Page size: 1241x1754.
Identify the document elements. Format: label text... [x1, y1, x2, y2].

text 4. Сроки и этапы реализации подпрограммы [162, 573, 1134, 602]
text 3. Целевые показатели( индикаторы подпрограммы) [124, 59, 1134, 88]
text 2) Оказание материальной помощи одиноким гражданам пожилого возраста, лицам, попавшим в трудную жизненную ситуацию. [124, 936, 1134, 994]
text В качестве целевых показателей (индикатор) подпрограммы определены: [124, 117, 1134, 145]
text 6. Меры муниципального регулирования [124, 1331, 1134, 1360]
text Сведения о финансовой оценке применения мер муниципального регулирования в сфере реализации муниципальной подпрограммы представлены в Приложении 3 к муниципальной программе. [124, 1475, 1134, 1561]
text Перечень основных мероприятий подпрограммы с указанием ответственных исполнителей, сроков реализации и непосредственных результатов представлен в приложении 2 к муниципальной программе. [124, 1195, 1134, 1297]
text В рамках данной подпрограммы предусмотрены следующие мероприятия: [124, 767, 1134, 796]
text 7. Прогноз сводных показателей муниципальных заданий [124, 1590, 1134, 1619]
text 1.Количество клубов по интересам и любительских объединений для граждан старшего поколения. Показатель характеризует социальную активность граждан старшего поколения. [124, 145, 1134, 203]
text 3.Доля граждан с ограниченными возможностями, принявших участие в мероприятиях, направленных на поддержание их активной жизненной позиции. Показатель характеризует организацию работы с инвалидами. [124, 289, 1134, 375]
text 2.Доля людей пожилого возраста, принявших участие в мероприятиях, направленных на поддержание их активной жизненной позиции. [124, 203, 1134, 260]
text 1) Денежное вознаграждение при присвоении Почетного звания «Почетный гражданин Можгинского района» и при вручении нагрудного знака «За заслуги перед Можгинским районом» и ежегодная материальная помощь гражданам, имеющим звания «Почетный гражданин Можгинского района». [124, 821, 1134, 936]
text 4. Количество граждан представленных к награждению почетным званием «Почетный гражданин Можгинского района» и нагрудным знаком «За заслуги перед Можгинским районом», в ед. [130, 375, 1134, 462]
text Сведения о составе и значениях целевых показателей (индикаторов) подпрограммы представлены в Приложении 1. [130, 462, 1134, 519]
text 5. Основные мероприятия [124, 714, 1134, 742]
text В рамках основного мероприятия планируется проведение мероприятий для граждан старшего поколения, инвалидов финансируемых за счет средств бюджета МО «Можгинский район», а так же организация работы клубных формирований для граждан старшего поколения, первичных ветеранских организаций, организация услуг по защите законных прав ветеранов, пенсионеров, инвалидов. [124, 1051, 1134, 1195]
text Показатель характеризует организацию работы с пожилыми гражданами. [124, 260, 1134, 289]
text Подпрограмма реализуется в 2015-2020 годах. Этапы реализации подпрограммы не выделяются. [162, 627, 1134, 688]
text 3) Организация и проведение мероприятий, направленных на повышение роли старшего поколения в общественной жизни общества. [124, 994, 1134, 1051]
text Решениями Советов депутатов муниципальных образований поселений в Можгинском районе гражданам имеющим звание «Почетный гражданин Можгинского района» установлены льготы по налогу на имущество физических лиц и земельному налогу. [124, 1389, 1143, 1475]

┄┄┄┄┄┄┄┄┄┄┄┄┄┄┄┄┄┄┄┄

▸ **Directions for this task**: Reproduce each line of the data containing the word "муниципальной".

▸ **Output for this exercise**:
text Сведения о финансовой оценке применения мер муниципального регулирования в сфере реализации муниципальной подпрограммы представлены в Приложении 3 к муниципальной программе. [124, 1475, 1134, 1561]
text Перечень основных мероприятий подпрограммы с указанием ответственных исполнителей, сроков реализации и непосредственных результатов представлен в приложении 2 к муниципальной программе. [124, 1195, 1134, 1297]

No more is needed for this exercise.